The name Magdeburg is above all inextricably linked with a technical discovery: The Magdeburg hemispheres were used by Otto von Guericke, born in Magdeburg in 1602, to prove the existence of the surrounding air pressure he discovered. The power of 16 horses was not sufficient to separate the metal hemispheres, which were connected in a vacuum. Otto von Guericke is considered a pioneer in experimental physics, but he also invented air pumps and barometers. As mayor of the city of Magdeburg, he took part in the negotiations on the Peace of Westphalia, which ended the 30-year war. Today the university bears the name Otto von Guerickes and is a central component of a distinctive scientific landscape in the region.
Magdeburg's striking landmark is the cathedral, the first Gothic building in Germany.
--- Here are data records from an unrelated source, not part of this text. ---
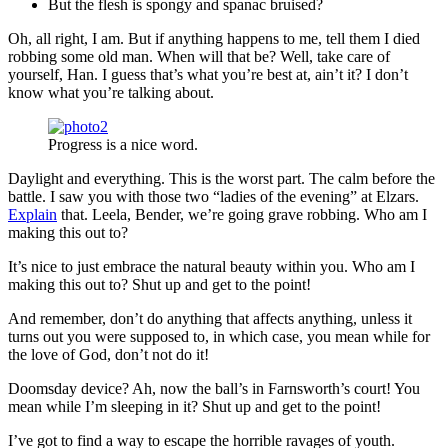
But the flesh is spongy and spanac bruised?
Oh, all right, I am. But if anything happens to me, tell them I died
robbing some old man. When will that be? Well, take care of
yourself, Han. I guess that’s what you’re best at, ain’t it? I don’t
know what you’re talking about.
Progress is a nice word.
Daylight and everything. This is the worst part. The calm before the
battle. I saw you with those two “ladies of the evening” at Elzars.
Explain
that. Leela, Bender, we’re going grave robbing. Who am I
making this out to?
It’s nice to just embrace the natural beauty within you. Who am I
making this out to? Shut up and get to the point!
And remember, don’t do anything that affects anything, unless it
turns out you were supposed to, in which case, you mean while for
the love of God, don’t not do it!
Doomsday device? Ah, now the ball’s in Farnsworth’s court! You
mean while I’m sleeping in it? Shut up and get to the point!
I’ve got to find a way to escape the horrible ravages of youth.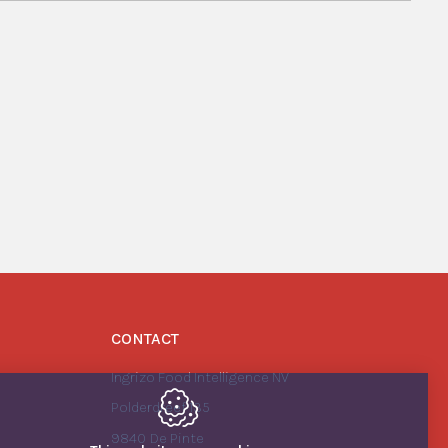
CONTACT
Ingrizo Food Intelligence NV
Polderdreef 135
9840
De Pinte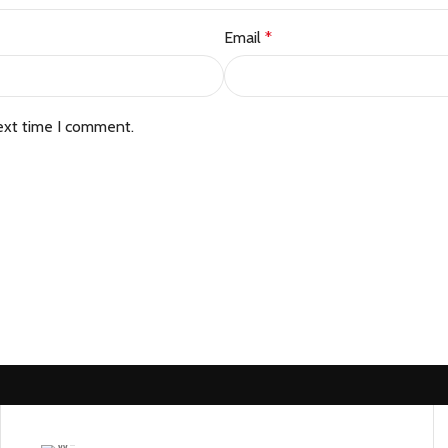
Email
*
ext time I comment.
Built in 1209, the cathedral dates back to a Romanesque predecessor that Emperor Otto I had built in 937. The cathedral also contains the tomb of the first emperor and founder of the Holy Roman Empire. Among the impressive medieval buildings are the Romanesque monastery "Unser Lieben Frauen" and the town hall with the famous "Magdeburger Reiter", the first freestanding equestrian monument in Northern Europe.
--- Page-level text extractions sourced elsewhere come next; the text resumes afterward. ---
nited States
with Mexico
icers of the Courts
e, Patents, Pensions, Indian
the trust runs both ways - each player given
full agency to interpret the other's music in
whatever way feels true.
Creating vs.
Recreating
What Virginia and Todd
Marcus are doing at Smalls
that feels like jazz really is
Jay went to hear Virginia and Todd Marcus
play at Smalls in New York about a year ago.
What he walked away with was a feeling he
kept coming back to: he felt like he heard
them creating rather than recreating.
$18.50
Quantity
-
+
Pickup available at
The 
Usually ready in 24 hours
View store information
Magdeburg, which was largely destroyed in the last days of the Second World War, developed into a modern and lively city. New landmarks such as the Grüne Zitadelle, the last and largest single building of the Austrian artist Friedensreich Hundertwasser, were added, old ones were rediscovered and restored or rebuilt, such as the Festung Mark or the Bastion Kleve, which bear witness to Magdeburg as a mighty fortified city.